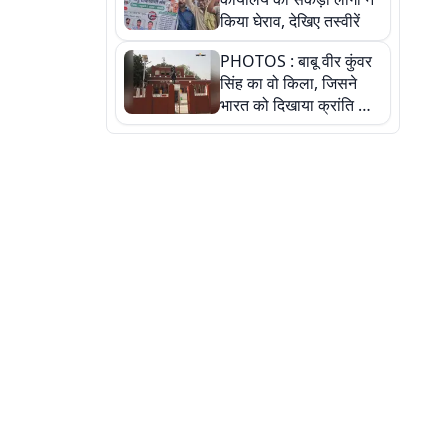
किया घेराव, देखिए तस्वीरें
PHOTOS : बाबू वीर कुंवर
सिंह का वो किला, जिसने
भारत को दिखाया क्रांति का
रास्ता: तस्वीरों में देखिए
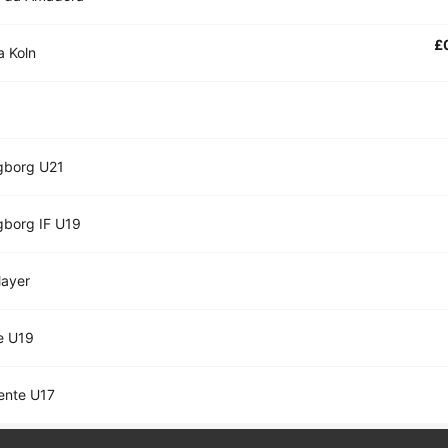
£
a Koln
gborg U21
gborg IF U19
layer
e U19
ente U17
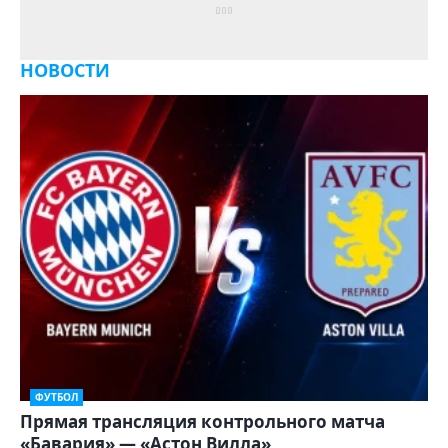
НОВОСТИ
ФУТБОЛ
Прямая трансляция контрольного матча
«Бавария» — «Астон Вилла»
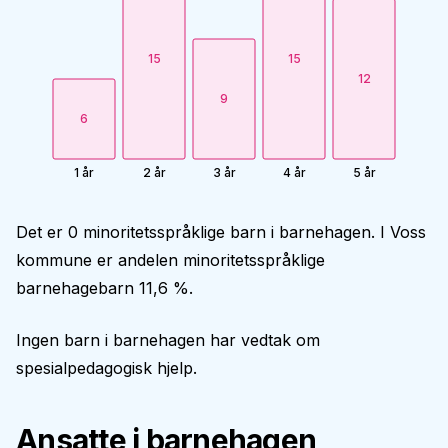
15
15
12
9
6
1 år
2 år
3 år
4 år
5 år
Det er 0 minoritetsspråklige barn i barnehagen. I Voss
kommune er andelen minoritetsspråklige
barnehagebarn 11,6 %.
Ingen barn i barnehagen har vedtak om
spesialpedagogisk hjelp.
Ansatte i barnehagen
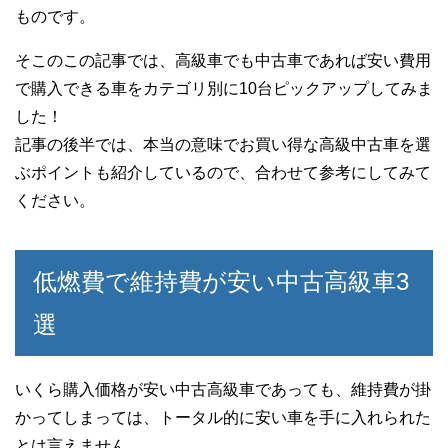
ものです。
そこのこの記事では、高級車でも中古車であれば安い費用
で購入できる車をカテゴリ別に10台ピックアップしてみま
した！
記事の後半では、本当の意味でお買い得な高級中古車を選
ぶポイントも紹介しているので、合わせて参考にしてみて
ください。
低燃費で維持費が安い中古高級車3
選
いくら購入価格が安い中古高級車であっても、維持費が掛
かってしまっては、トータル的に安い車を手に入れられた
とは言えません。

☆ ☆ ☆ ☆

*EXERCISE DETAILS*: Text only, no pictures: copy every entry exactly.

*EXERCISE SOLUTION*:
किया घेराव, देखिए तस्वीरें
PHOTOS : बाबू वीर कुंवर
सिंह का वो किला, जिसने
भारत को दिखाया क्रांति का
रास्ता: तस्वीरों में देखिए
£
a Koln
gborg U21
gborg IF U19
layer
e U19
ente U17
НОВОСТИ
ФУТБОЛ
Прямая трансляция контрольного матча
«Бавария» — «Астон Вилла»
15
15
12
9
6
1 år
2 år
3 år
4 år
5 år
Det er 0 minoritetsspråklige barn i barnehagen. I Voss
kommune er andelen minoritetsspråklige
barnehagebarn 11,6 %.
Ingen barn i barnehagen har vedtak om
spesialpedagogisk hjelp.
Ansatte i barnehagen
ものです。
そこのこの記事では、高級車でも中古車であれば安い費用
で購入できる車をカテゴリ別に10台ピックアップしてみま
した！
記事の後半では、本当の意味でお買い得な高級中古車を選
ぶポイントも紹介しているので、合わせて参考にしてみて
ください。
低燃費で維持費が安い中古高級車3
選
いくら購入価格が安い中古高級車であっても、維持費が掛
かってしまっては、トータル的に安い車を手に入れられた
とは言えません。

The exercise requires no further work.